┌────────

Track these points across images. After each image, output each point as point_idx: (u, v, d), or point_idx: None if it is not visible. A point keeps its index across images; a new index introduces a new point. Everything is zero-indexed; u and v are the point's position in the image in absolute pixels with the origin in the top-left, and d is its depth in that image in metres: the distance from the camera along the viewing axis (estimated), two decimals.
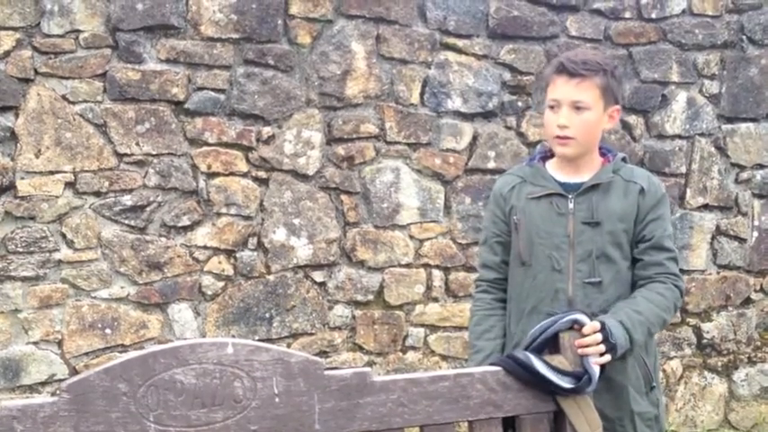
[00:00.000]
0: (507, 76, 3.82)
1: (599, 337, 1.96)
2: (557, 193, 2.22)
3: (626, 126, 4.02)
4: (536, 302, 2.22)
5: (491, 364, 1.85)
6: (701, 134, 4.12)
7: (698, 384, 4.17)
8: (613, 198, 2.20)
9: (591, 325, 1.96)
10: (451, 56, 3.74)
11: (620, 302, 2.14)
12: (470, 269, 3.78)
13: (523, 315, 2.24)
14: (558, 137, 2.18)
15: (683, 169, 4.10)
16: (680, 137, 4.09)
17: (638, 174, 2.26)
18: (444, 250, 3.76)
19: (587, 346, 1.94)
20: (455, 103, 3.75)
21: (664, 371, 4.10)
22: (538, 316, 2.18)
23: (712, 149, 4.14)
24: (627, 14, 3.98)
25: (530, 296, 2.23)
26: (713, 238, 4.16)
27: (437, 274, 3.75)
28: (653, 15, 4.01)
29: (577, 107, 2.16)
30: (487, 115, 3.81)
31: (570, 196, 2.20)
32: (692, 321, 4.16)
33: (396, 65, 3.68)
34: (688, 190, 4.11)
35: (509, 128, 3.84)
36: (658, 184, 2.28)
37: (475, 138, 3.80)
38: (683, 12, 4.05)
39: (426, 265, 3.74)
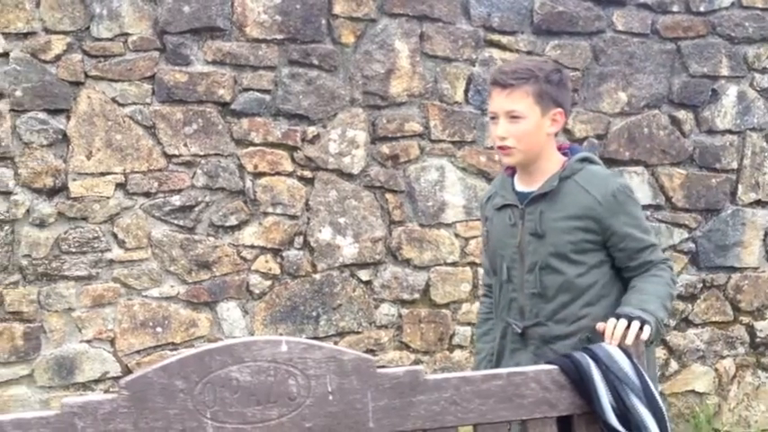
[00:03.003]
0: None
1: (621, 321, 1.94)
2: (512, 204, 2.23)
3: (675, 122, 3.96)
4: (500, 310, 2.30)
5: (548, 363, 1.84)
6: (753, 129, 4.04)
7: (751, 384, 4.09)
8: (560, 208, 2.15)
9: (606, 324, 1.97)
10: (496, 53, 3.72)
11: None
12: None
13: (497, 320, 2.32)
14: (500, 147, 2.19)
15: (735, 165, 4.02)
16: (730, 132, 4.01)
17: (596, 181, 2.15)
18: None
19: (616, 335, 1.92)
20: None
21: (716, 370, 4.04)
22: (501, 323, 2.28)
23: (764, 144, 4.06)
24: (674, 8, 3.92)
25: (498, 303, 2.31)
26: (766, 234, 4.07)
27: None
28: (701, 8, 3.94)
29: (512, 117, 2.14)
30: None
31: (521, 207, 2.20)
32: (745, 320, 4.07)
33: (439, 63, 3.67)
34: (740, 186, 4.03)
35: None
36: (616, 189, 2.15)
37: None
38: (732, 4, 3.98)
39: (472, 264, 3.72)
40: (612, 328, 1.92)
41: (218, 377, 1.62)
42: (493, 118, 2.20)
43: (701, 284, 4.03)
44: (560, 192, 2.15)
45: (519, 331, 2.21)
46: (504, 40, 3.73)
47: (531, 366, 1.83)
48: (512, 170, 2.28)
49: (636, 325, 1.92)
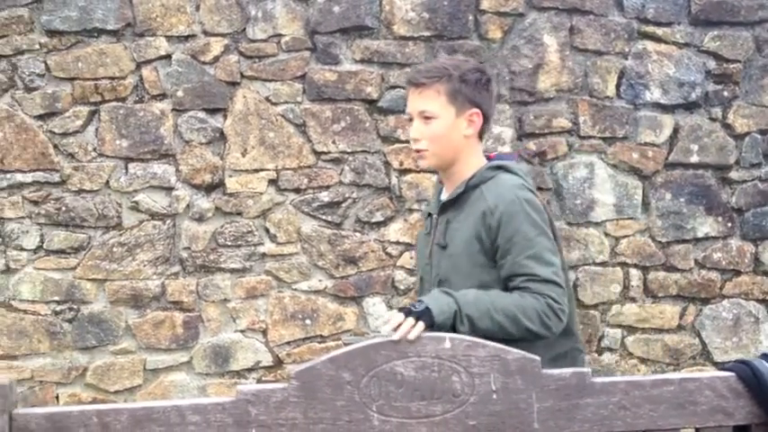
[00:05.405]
0: (712, 64, 3.60)
1: (397, 315, 1.78)
2: (431, 212, 2.13)
3: None
4: None
5: (722, 369, 1.74)
6: None
7: None
8: (463, 218, 2.01)
9: (391, 313, 1.82)
10: (650, 45, 3.58)
11: None
12: (671, 269, 3.60)
13: None
14: (415, 150, 2.09)
15: None
16: None
17: (495, 189, 1.98)
18: (642, 248, 3.60)
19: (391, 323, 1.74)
20: (654, 94, 3.58)
21: None
22: None
23: None
24: None
25: None
26: None
27: (635, 273, 3.59)
28: None
29: (425, 117, 2.04)
30: (690, 106, 3.61)
31: (435, 216, 2.09)
32: None
33: (590, 56, 3.57)
34: None
35: (714, 119, 3.62)
36: (511, 199, 1.95)
37: (676, 130, 3.61)
38: None
39: (623, 264, 3.59)
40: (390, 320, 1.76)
41: (383, 371, 1.63)
42: (410, 119, 2.10)
43: None
44: (467, 201, 2.03)
45: None
46: (660, 31, 3.58)
47: (705, 373, 1.75)
48: None
49: (408, 322, 1.73)
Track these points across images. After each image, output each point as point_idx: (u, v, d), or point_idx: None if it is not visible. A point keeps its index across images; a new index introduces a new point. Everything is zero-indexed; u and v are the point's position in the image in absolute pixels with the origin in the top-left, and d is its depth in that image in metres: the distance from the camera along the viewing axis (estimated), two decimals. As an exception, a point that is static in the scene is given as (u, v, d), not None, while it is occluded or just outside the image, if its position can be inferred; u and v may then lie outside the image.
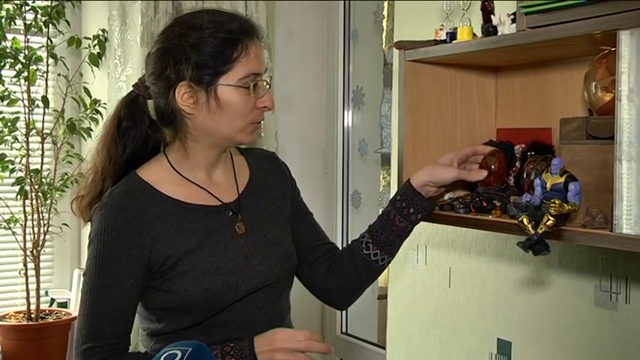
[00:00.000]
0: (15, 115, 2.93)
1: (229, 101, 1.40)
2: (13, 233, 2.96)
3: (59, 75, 3.05)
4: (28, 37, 2.94)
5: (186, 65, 1.38)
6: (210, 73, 1.39)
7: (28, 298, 2.95)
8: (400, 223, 1.55)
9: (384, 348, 2.52)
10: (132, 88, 1.51)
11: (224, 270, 1.42)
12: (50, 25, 2.97)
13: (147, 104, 1.49)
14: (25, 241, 2.95)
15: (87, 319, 1.39)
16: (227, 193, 1.51)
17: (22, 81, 2.93)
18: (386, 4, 3.17)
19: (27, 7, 2.93)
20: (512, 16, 1.46)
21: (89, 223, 1.47)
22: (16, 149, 2.96)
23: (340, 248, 1.66)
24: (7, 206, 2.97)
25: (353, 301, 1.67)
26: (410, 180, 1.56)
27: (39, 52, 2.97)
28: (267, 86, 1.45)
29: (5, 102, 2.93)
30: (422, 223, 1.59)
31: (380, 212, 1.60)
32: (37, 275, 2.97)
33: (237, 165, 1.57)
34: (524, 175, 1.56)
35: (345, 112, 3.36)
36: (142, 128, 1.49)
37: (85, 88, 3.07)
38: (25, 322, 2.92)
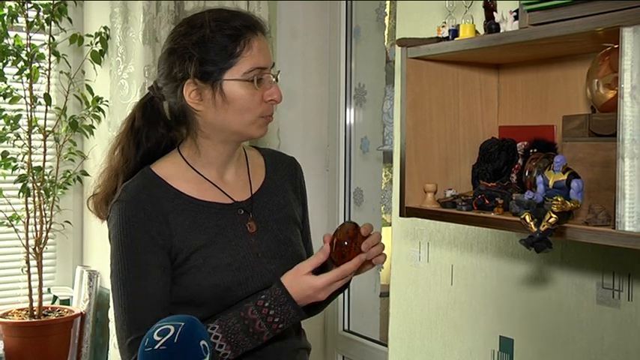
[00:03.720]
0: (17, 113, 2.93)
1: (235, 96, 1.41)
2: (16, 231, 2.97)
3: (61, 72, 3.05)
4: (31, 34, 2.94)
5: (190, 63, 1.40)
6: (214, 70, 1.40)
7: (30, 295, 2.96)
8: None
9: (385, 345, 2.52)
10: (147, 90, 1.53)
11: (234, 266, 1.44)
12: (52, 23, 2.97)
13: (162, 105, 1.50)
14: (27, 239, 2.95)
15: (126, 313, 1.38)
16: (239, 191, 1.52)
17: (25, 78, 2.94)
18: (388, 2, 3.17)
19: (29, 5, 2.93)
20: (514, 13, 1.46)
21: (104, 222, 1.48)
22: (19, 147, 2.97)
23: None
24: (10, 203, 2.98)
25: None
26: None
27: (41, 50, 2.98)
28: (274, 80, 1.45)
29: (7, 99, 2.94)
30: (424, 220, 1.59)
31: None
32: (40, 272, 2.97)
33: (253, 165, 1.58)
34: (527, 173, 1.56)
35: (347, 110, 3.35)
36: (156, 129, 1.51)
37: (87, 85, 3.08)
38: (28, 320, 2.92)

└────────

◆ **ASSIGNED TASK**: If a line in the entries above holds "visible", include it in the count; report nothing but the resulting number.

◆ **PROBLEM SOLUTION**: 2